__Exercise__. Your answer must be the lines from the one holding "ring tip: (1287, 651)" through the final line of the entries below, copied exactly, with no pictures.

__Joint position lists__.

┄┄┄┄┄┄┄┄┄┄

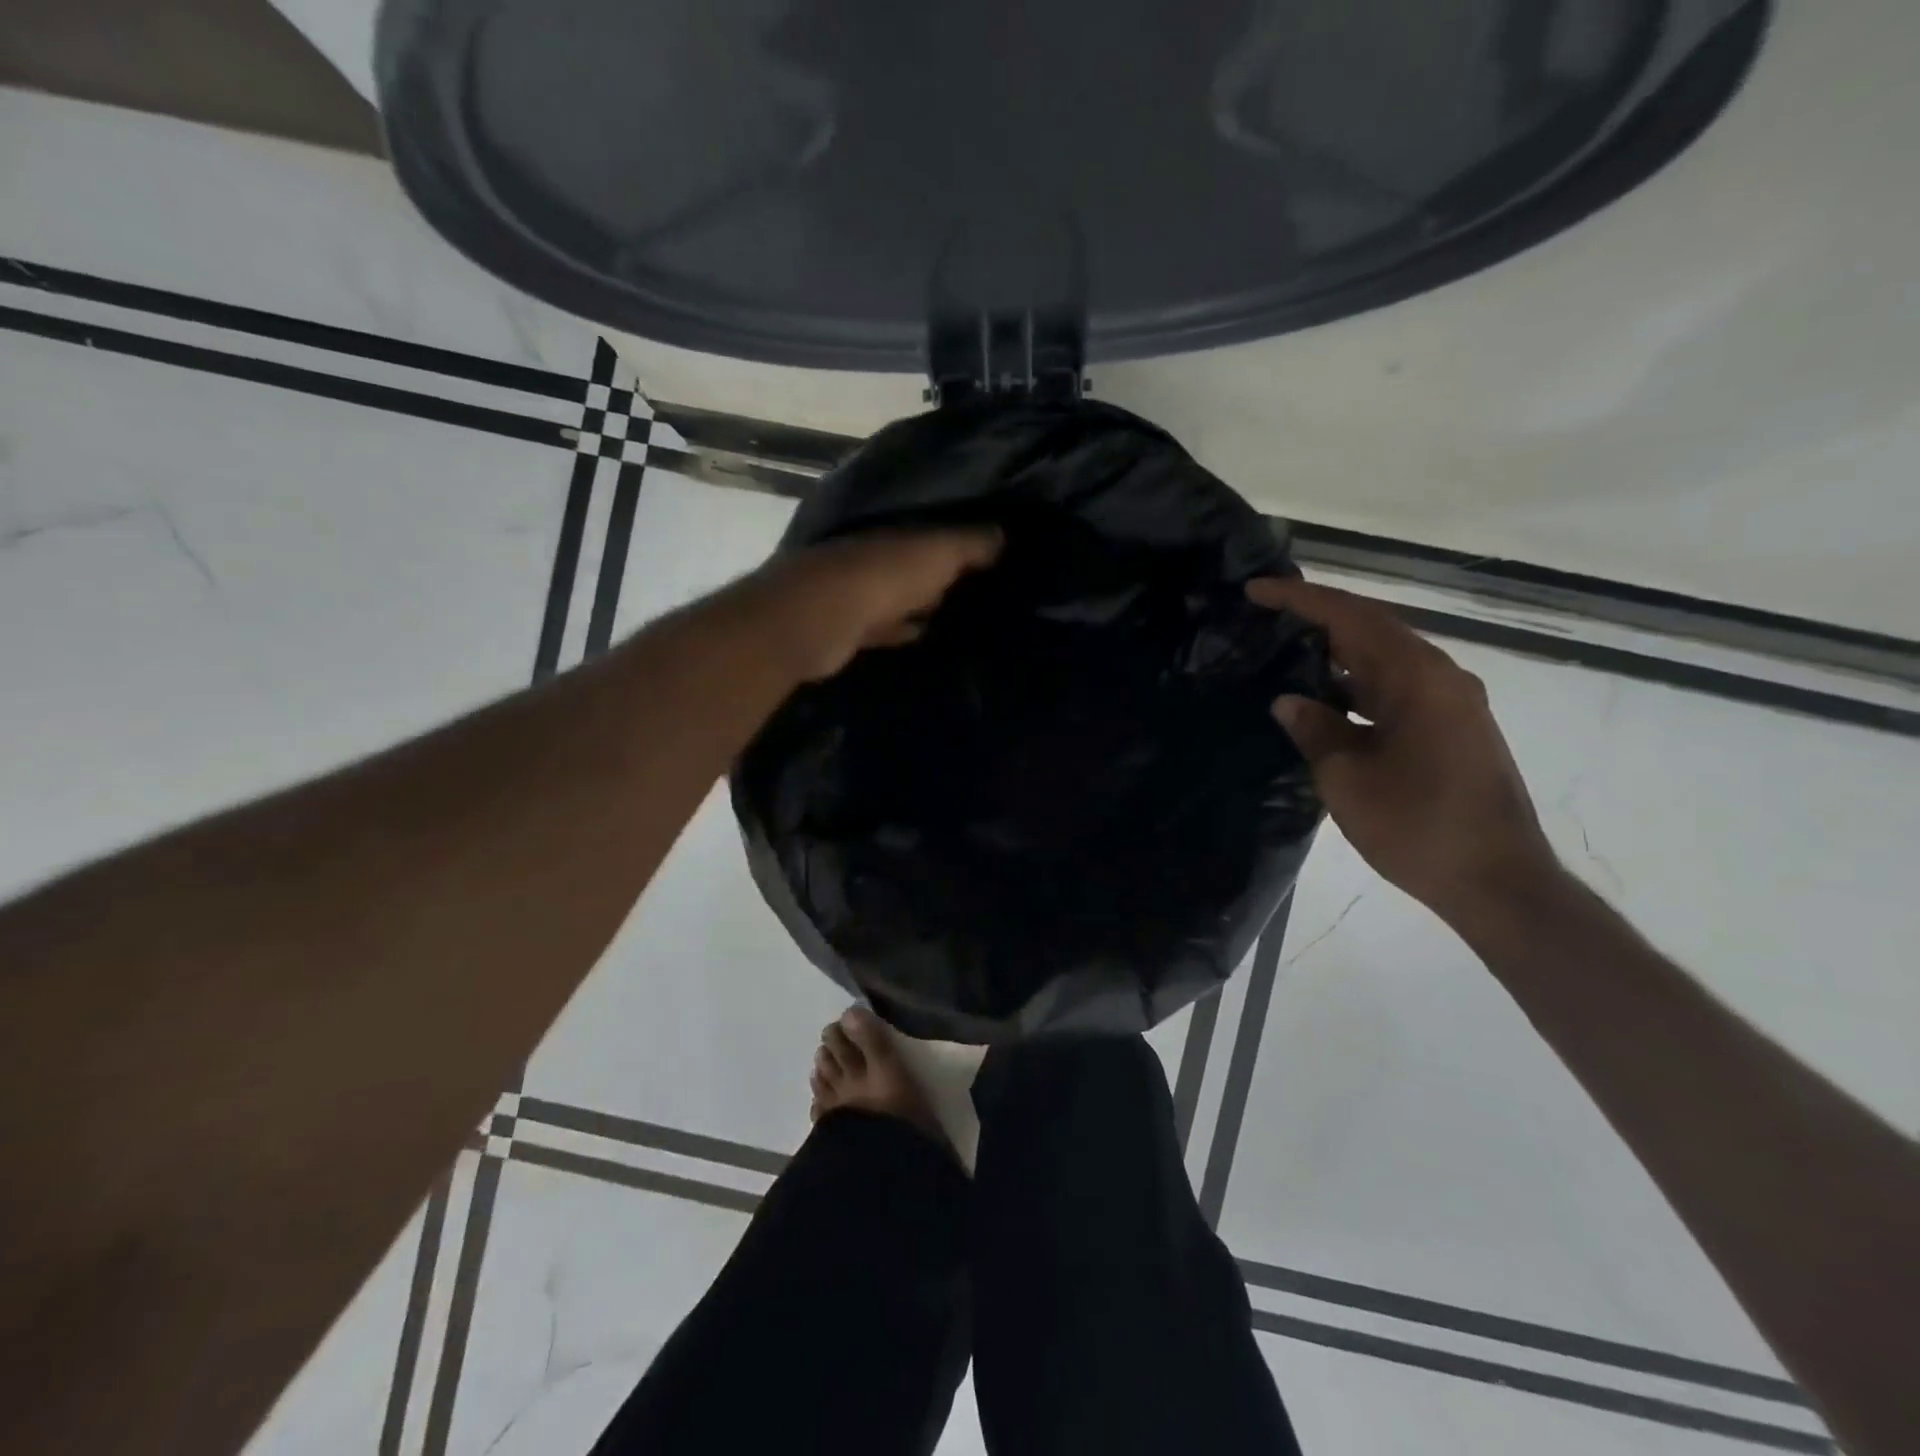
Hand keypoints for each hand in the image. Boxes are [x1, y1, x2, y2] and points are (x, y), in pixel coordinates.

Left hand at [740, 527, 1002, 680]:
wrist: (821, 619)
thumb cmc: (885, 576)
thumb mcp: (938, 552)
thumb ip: (971, 543)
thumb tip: (1003, 534)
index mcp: (895, 532)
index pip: (931, 529)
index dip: (959, 538)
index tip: (991, 552)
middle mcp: (873, 555)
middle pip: (912, 562)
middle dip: (939, 570)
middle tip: (977, 584)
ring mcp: (856, 592)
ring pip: (897, 594)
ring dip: (920, 601)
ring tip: (956, 612)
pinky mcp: (847, 628)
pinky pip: (884, 627)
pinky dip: (901, 629)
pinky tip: (921, 635)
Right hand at [1247, 578, 1562, 927]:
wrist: (1497, 881)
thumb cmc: (1417, 827)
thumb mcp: (1347, 779)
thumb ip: (1315, 730)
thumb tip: (1288, 701)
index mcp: (1416, 679)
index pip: (1350, 618)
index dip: (1300, 600)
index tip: (1256, 590)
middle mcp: (1440, 677)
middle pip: (1372, 629)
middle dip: (1318, 617)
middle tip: (1266, 614)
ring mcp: (1452, 702)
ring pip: (1386, 658)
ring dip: (1338, 651)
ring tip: (1287, 651)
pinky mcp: (1453, 727)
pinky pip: (1397, 687)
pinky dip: (1358, 683)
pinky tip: (1326, 698)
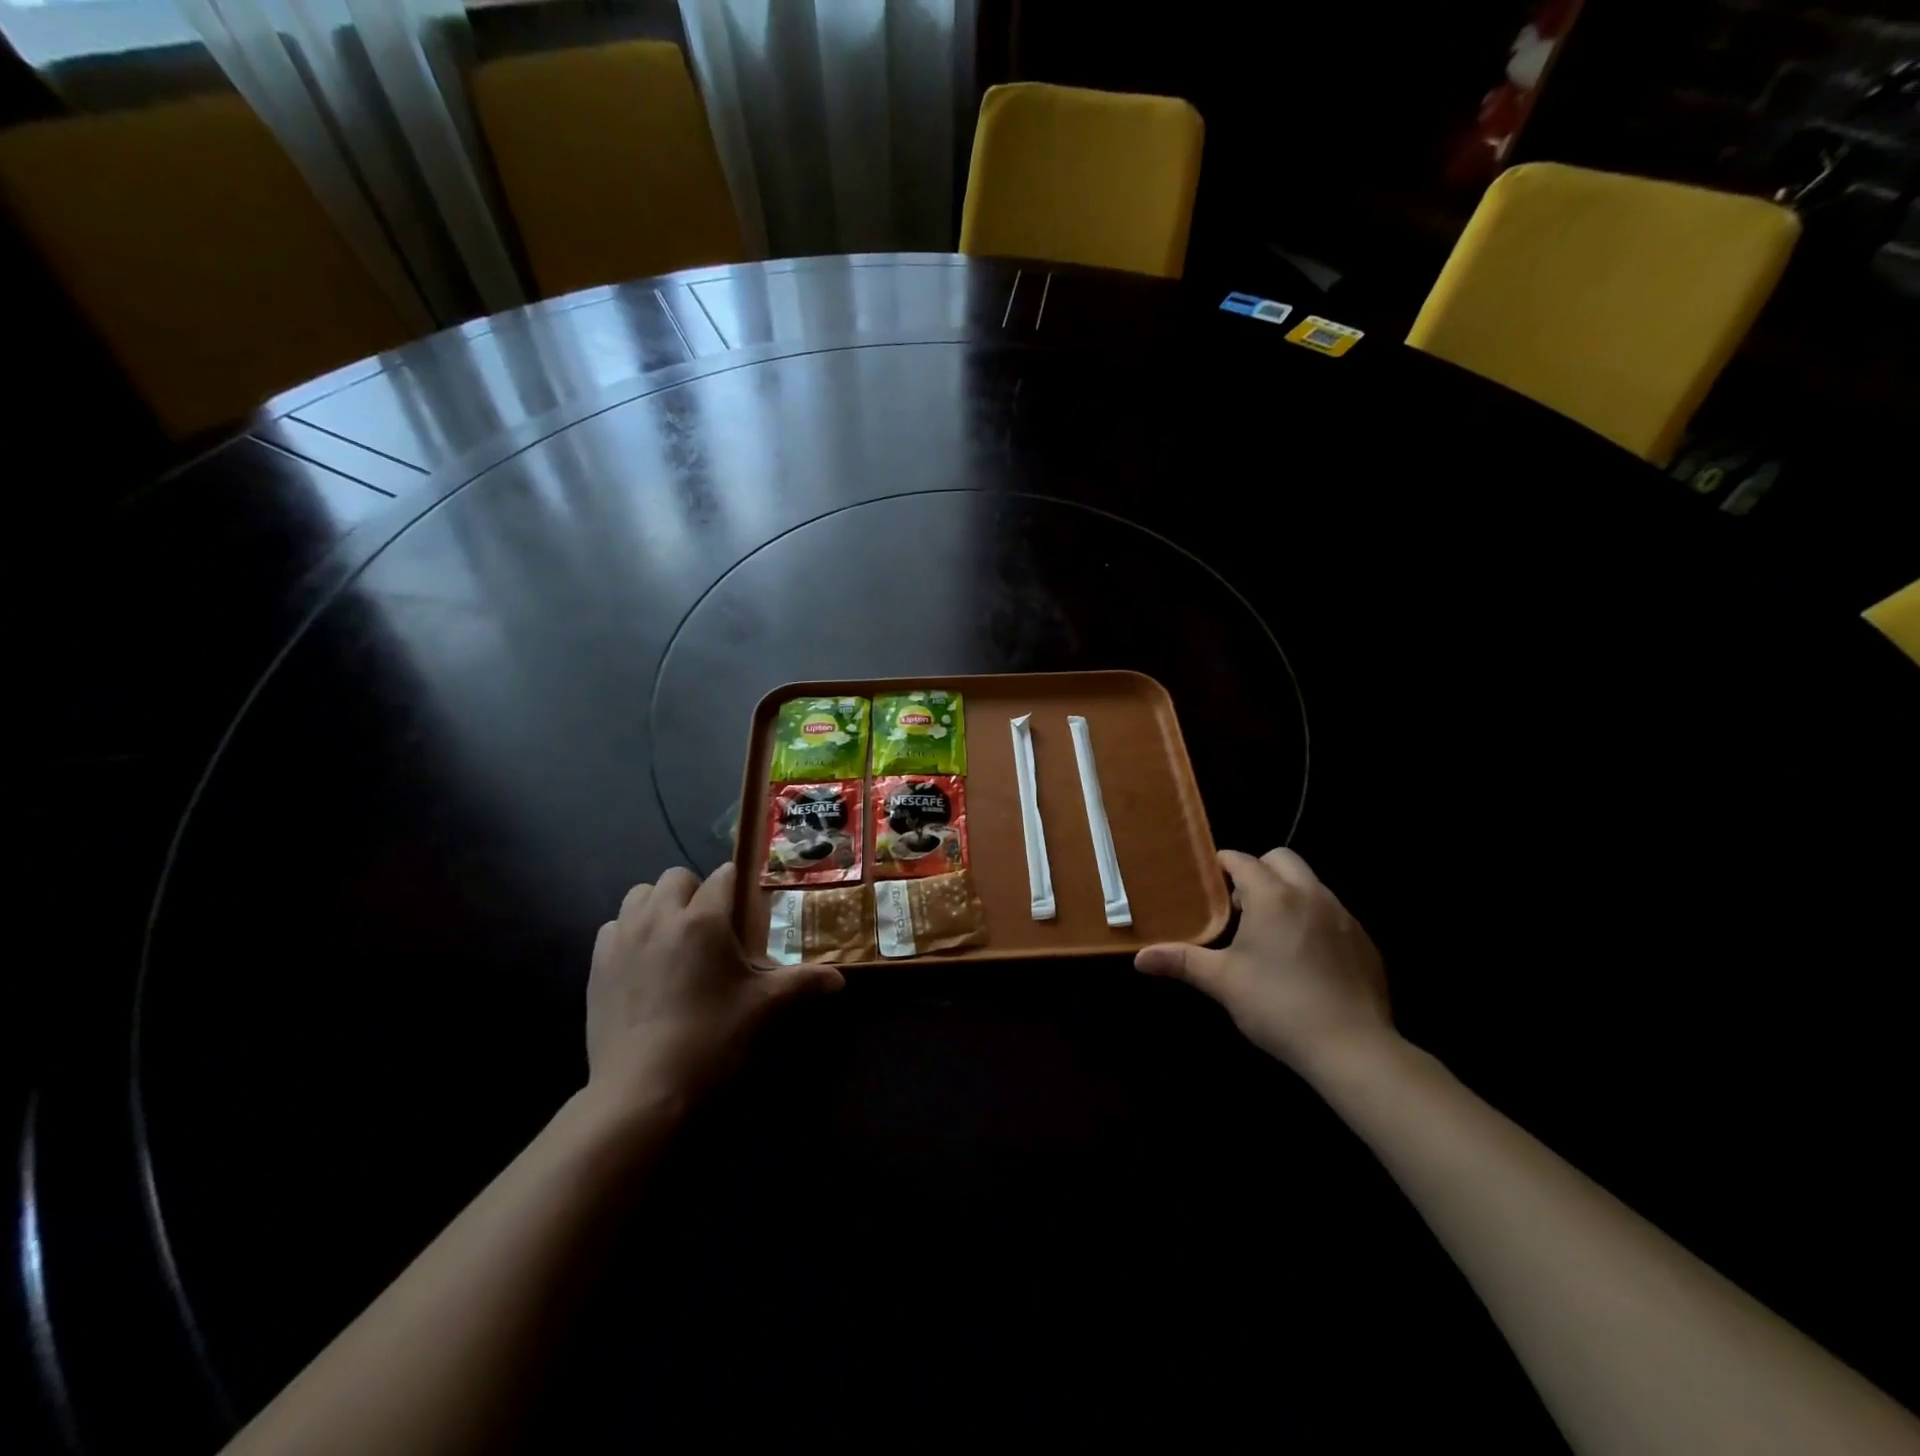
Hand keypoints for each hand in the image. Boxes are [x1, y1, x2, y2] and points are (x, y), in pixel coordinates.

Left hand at [587, 863, 842, 1114]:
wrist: (641, 1088)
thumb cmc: (710, 1037)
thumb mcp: (763, 1007)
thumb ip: (802, 983)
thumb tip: (840, 980)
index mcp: (703, 919)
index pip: (723, 877)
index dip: (737, 885)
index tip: (746, 905)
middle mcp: (660, 916)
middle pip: (676, 877)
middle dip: (696, 890)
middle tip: (711, 925)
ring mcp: (623, 938)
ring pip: (640, 895)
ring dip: (659, 904)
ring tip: (674, 936)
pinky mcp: (597, 963)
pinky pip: (613, 927)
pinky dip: (629, 931)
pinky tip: (643, 961)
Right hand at [1135, 848, 1394, 1076]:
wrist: (1352, 1048)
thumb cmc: (1278, 1005)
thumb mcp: (1222, 982)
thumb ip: (1181, 961)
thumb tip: (1139, 958)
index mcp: (1272, 896)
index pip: (1242, 860)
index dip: (1222, 865)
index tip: (1208, 880)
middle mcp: (1310, 894)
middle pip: (1281, 859)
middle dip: (1259, 870)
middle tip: (1240, 905)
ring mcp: (1343, 916)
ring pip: (1310, 884)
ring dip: (1287, 893)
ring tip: (1270, 931)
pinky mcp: (1364, 941)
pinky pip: (1332, 913)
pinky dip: (1313, 919)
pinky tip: (1304, 957)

┄┄┄┄┄┄┄┄┄┄

__Response box__.
ring tip: (1287, 651)
pinky mcp: (1453, 727)
pinky pip: (1397, 687)
pinky dip: (1358, 683)
pinky tip: (1326, 698)
Hand keypoints for each hand in the image. Boxes are [x1, y1, x2, y2] and points are (x, y), in pixel coordinates.

Left hand at [587, 863, 842, 1114]:
wrist: (641, 1088)
thumb cmc: (710, 1037)
thumb mcp: (763, 1007)
thumb ip: (802, 983)
thumb tip: (840, 980)
index mcp: (703, 919)
index pip: (723, 877)
index dip: (737, 885)
index tip: (746, 905)
middle mcp: (660, 916)
middle pip: (676, 877)
middle dip: (696, 890)
middle tip: (711, 925)
ring mcp: (623, 938)
ring pip: (640, 895)
ring dip: (659, 904)
ring tip: (674, 936)
pinky mcp: (597, 963)
pinky pip: (613, 927)
pinky dip: (629, 931)
pinky tip: (643, 961)
Right hand at [1135, 848, 1394, 1076]:
wrist: (1352, 1048)
thumb cmc: (1278, 1005)
thumb mcp: (1222, 982)
thumb ip: (1181, 961)
thumb tip: (1139, 958)
index mcp: (1272, 896)
index pip: (1242, 860)
index dip: (1222, 865)
index tip: (1208, 880)
middle mcp: (1310, 894)
middle pip: (1281, 859)
middle dip: (1259, 870)
middle tip: (1240, 905)
ring mcp: (1343, 916)
ring pip: (1310, 884)
ring dip: (1287, 893)
ring tip: (1270, 931)
pinky mcp: (1364, 941)
pinky pip: (1332, 913)
pinky dip: (1313, 919)
pinky tip: (1304, 957)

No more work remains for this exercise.